Thursday, January 31, 2008
I am feeling a bit bereft as I am in project limbo. The jacket is finished. My smocked bishop is near completion, and I have been playing with my embellisher. I am awaiting a delivery of roving and don't want to start anything until that palette arrives. So I am waiting for the next big project to hit. I think a spin thru the stash could get me on track. There is even a lime green piece that has been calling out to me. Hmmmm,,,,,a bag maybe, for summer.....?
Tuesday, January 29, 2008
I don't buy fleece. I don't sew fleece. There are no power fabrics in my stash. That being said, I fell in love with this fleece fabric when I saw it made up, wrong side out, into a vest in the fabric store. I long had visions of Vogue 8307 as my next jacket attempt and this fabric was so much more exciting than my solid wools. I quickly found the details I fell in love with in 8307 were lost amidst the tweedy drabness of the fleece. A bargain faux patent leather purchase encouraged me to outline the jacket with patent leather piping. I loved how the piping set the collar and buttons off. It was not without it's frustrations and required the use of wonder tape and a stretch 14 needle. I also rubbed the patent leather with Sewers Aid to help it glide under the press foot. It did so effortlessly. For the button loops I used fabric coated elastic bands from the dollar store, what's become a staple technique for me lately. My lining was another story, presenting me with lots of frustration along the way. It was a silk that I fused to Armo Weft to give the jacket the body it needed for the style. Despite perfectly matching at the armscyes, once the pleat was folded in the design did not match at center back. There was not enough left to cut a new back. A cue to move on. The facings are out of a lightweight black wool gab that is also fused to Armo Weft. The silk, even interfaced, did not have the body needed for the collar and facings . I wanted the black undercollar and black facings as this I thought would make a better presentation if I wore the collar up or the jacket open. Per the reviews I read on PR, I installed a large snap to keep the fronts hanging properly. Thanks, PR.
We are in the throws of an ice event here and I am glad I got my new winter jacket done before the cold weather is over. Think if I make a spring jacket, Spring will be here?
( Shadows make my piping look uneven. It actually came out perfectly even, with the use of one of my favorite tools, a Darr Piping Ruler. Be lost without that baby!)
Monday, January 28, 2008
As I pull into the final stretch of my semi-tailored fleece jacket, the lining as been touched by the sewing witches. The back lining piece, which was different from the back jacket piece came up one and a half inches shorter than the rest of the lining which forced an unattractive additional piece of fabric to be added. I am not sure if this was mis labeled by Vogue or I cut it wrong as the bottom piece has been chucked at this point. I was not going to make the full length coat in my future so cut the bottom pieces of the pattern off and committed them to the landfill. I just knew it would come back to bite me as I tend to save everything. Anyhoo, I thought a picture was in order of how I dealt with the ease in the lining. As we all know, little extra pleats can appear out of nowhere in an armscye or princess seam. I approached this by doing a second row of pins a couple of inches back from the stitching pins. This helped control the fullness and kept it from going under the presser foot.

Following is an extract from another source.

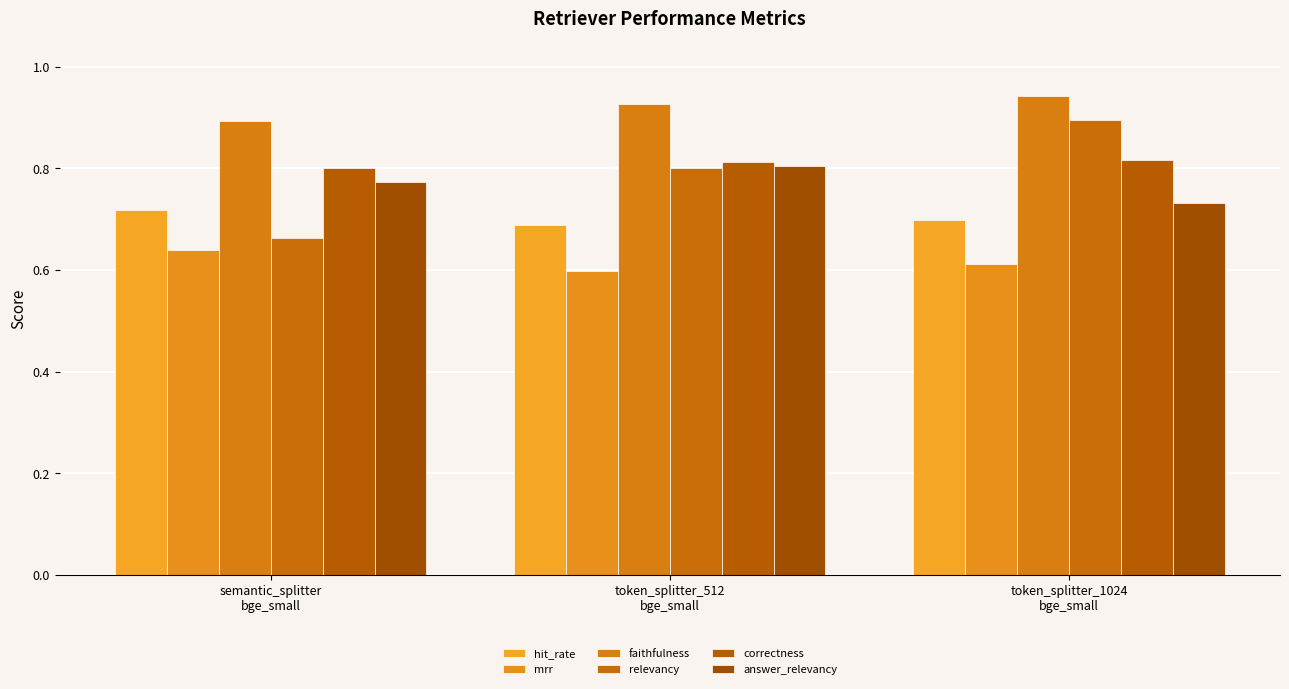

How many bars are there in total?

18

I did understitch the lining with a lightening stitch, a la Nancy Zieman, changing my thread colors as I went from the black facing to the grey silk lining fabric. I really feel this jacket needs a back neck facing to which the lining attaches and would give a more professional look to the innards. At this point the inside is my private world so I am finishing up and moving on to the next project.
What would that project be? A few quiet hours spent with my embellisher!
Monday, January 14, 2008
This current project has me attempting a more tailored jacket, Vogue 8307, with , aakkk, fleece! I am not a fleece sewist but fell in love with this fabric when I saw it made into a vest at Fabric Fix in Manchester, New Hampshire. It kind of has the look of commercial carpet. You can see the fleece side in the photo as well. The color is a black and gold tweed that reads as rather grey and muddy. While Vogue 8307 is rather dramatic, this fabric got lost in itself and desperately needed some flash. I decided on piping the collar and opening in black patent leather. I am pleased with how the patent leather accents the drab color and the great lines of the collar. Here is the rub: The collar is faced with a black wool gab that was handy and rather lightweight. The jacket desperately needed topstitching to tame the "puffiness" of the fleece, so I have topstitched each seam on both sides. The color grey thread I used embedded and disappeared into the fabric and that was good. When I went to topstitch the collar, I had grey in the bobbin and therefore had nasty grey stitches on the black undercollar. I had planned on wearing the collar turned up so this definitely would not do. I also knew that ripping these threads out of the fleece would not work either.
In the night I had one of my Eureka dream moments. This morning I took a permanent black Sharpie and drew over the grey thread. Allehuhia! It worked like a charm. My grey topstitching is now black where it should be and you would never know it was done. Above is a pic of the undercollar. One side of the sharpie is grey. The other side is black. What little flecks you see there are the shine of the patent leather piping. On to the lining!